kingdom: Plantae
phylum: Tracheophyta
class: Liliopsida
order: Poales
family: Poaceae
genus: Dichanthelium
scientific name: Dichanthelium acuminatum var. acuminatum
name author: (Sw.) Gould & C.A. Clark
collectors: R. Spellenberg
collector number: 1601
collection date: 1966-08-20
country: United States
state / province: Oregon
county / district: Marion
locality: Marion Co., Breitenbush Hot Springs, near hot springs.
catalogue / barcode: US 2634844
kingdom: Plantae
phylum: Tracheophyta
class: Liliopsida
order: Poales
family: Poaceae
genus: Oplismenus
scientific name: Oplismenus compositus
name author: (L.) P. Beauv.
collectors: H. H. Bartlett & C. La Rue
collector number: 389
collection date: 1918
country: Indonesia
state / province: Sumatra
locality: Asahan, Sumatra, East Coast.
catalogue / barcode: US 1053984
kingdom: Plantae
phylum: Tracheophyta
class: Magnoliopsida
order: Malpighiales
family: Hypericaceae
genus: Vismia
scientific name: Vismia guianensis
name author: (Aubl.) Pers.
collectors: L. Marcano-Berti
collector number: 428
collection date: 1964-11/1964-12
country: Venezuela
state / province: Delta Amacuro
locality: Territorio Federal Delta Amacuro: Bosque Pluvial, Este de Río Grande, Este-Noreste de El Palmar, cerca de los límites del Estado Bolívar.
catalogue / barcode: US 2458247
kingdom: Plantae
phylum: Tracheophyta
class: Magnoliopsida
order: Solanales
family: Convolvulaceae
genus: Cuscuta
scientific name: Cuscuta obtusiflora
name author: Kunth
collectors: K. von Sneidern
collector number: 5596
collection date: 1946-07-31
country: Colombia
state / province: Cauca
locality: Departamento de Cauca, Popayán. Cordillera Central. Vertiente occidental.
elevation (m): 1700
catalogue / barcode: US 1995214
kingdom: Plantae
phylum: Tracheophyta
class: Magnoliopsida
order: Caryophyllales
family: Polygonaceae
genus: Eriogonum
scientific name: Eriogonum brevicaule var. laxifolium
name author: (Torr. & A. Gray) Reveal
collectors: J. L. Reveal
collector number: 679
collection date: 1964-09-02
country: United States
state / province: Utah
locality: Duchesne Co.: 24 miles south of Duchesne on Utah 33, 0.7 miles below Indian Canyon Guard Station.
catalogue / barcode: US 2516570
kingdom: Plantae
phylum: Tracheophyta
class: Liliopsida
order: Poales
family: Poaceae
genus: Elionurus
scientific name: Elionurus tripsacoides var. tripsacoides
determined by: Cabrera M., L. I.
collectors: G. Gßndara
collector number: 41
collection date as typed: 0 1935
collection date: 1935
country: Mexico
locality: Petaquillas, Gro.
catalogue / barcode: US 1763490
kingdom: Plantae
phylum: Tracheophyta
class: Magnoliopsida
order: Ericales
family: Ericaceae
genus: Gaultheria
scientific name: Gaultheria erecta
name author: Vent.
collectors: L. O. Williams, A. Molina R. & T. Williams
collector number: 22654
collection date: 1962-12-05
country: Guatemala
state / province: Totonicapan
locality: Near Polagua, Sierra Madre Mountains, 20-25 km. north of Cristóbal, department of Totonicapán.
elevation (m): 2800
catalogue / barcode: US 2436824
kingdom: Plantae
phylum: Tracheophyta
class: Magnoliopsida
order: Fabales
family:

» **Exercise prompt**
Copy out every one of the records above, line for line and character for character, without changing anything.

» **Right answer**
kingdom: Plantae
phylum: Tracheophyta
class: Liliopsida
order: Poales
family: Poaceae
genus: Dichanthelium
scientific name: Dichanthelium acuminatum var. acuminatum
name author: (Sw.) Gould & C.A. Clark
collectors: R. Spellenberg
collector number: 1601
collection date: 1966-08-20
country: United States
state / province: Oregon
county / district: Marion
locality: Marion Co., Breitenbush Hot Springs, near hot springs.
catalogue / barcode: US 2634844
kingdom: Plantae
phylum: Tracheophyta
class: Liliopsida
order: Poales
family: Poaceae
genus: Oplismenus
scientific name: Oplismenus compositus
name author: (L.) P. Beauv.
collectors: H. H. Bartlett & C. La Rue
collector number: 389
collection date: 1918
country: Indonesia
state / province: Sumatra
locality: Asahan, Sumatra, East Coast.
catalogue / barcode: US 1053984
kingdom: Plantae
phylum: Tracheophyta
class: Magnoliopsida
order: Malpighiales
family: Hypericaceae
genus: Vismia
scientific name: Vismia guianensis
name author: (Aubl.) Pers.
collectors: L. Marcano-Berti
collector number: 428
collection date: 1964-11/1964-12
country: Venezuela
state / province: Delta Amacuro
locality: Territorio Federal Delta Amacuro: Bosque Pluvial, Este de Río Grande, Este-Noreste de El Palmar, cerca de los límites del Estado Bolívar.
catalogue / barcode: US 2458247
kingdom: Plantae
phylum: Tracheophyta
class: Magnoliopsida
order: Solanales
family: Convolvulaceae
genus: Cuscuta
scientific name: Cuscuta obtusiflora
name author: Kunth
collectors: K. von Sneidern
collector number: 5596
collection date: 1946-07-31
country: Colombia
state / province: Cauca
locality: Departamento de Cauca, Popayán. Cordillera Central. Vertiente occidental.
elevation (m): 1700
catalogue / barcode: US 1995214
kingdom: Plantae
phylum: Tracheophyta
class: Magnoliopsida
order: Caryophyllales
family: Polygonaceae
genus: Eriogonum
scientific name: Eriogonum brevicaule var. laxifolium
name author: (Torr. & A. Gray) Reveal
collectors: J. L. Reveal
collector number: 679
collection date: 1964-09-02
country: United States
state / province: Utah
locality: Duchesne Co.: 24 miles south of Duchesne on Utah 33, 0.7 miles below Indian Canyon Guard Station.
catalogue / barcode: US 2516570
kingdom: Plantae
phylum: Tracheophyta
class: Liliopsida
order: Poales
family: Poaceae
genus: Elionurus
scientific name: Elionurus tripsacoides var. tripsacoides
determined by: Cabrera M., L. I.
collectors: G. Gßndara
collector number: 41
collection date as typed: 0 1935
collection date: 1935
country: Mexico
locality: Petaquillas, Gro.
catalogue / barcode: US 1763490
kingdom: Plantae
phylum: Tracheophyta
class: Magnoliopsida
order: Ericales
family: Ericaceae
genus: Gaultheria
scientific name: Gaultheria erecta
name author: Vent.
collectors: L. O. Williams, A. Molina R. & T. Williams
collector number: 22654
collection date: 1962-12-05
country: Guatemala
state / province: Totonicapan
locality: Near Polagua, Sierra Madre Mountains, 20-25 km. north of Cristóbal, department of Totonicapán.
elevation (m): 2800
catalogue / barcode: US 2436824
kingdom: Plantae
phylum: Tracheophyta
class: Magnoliopsida
order: Fabales
family:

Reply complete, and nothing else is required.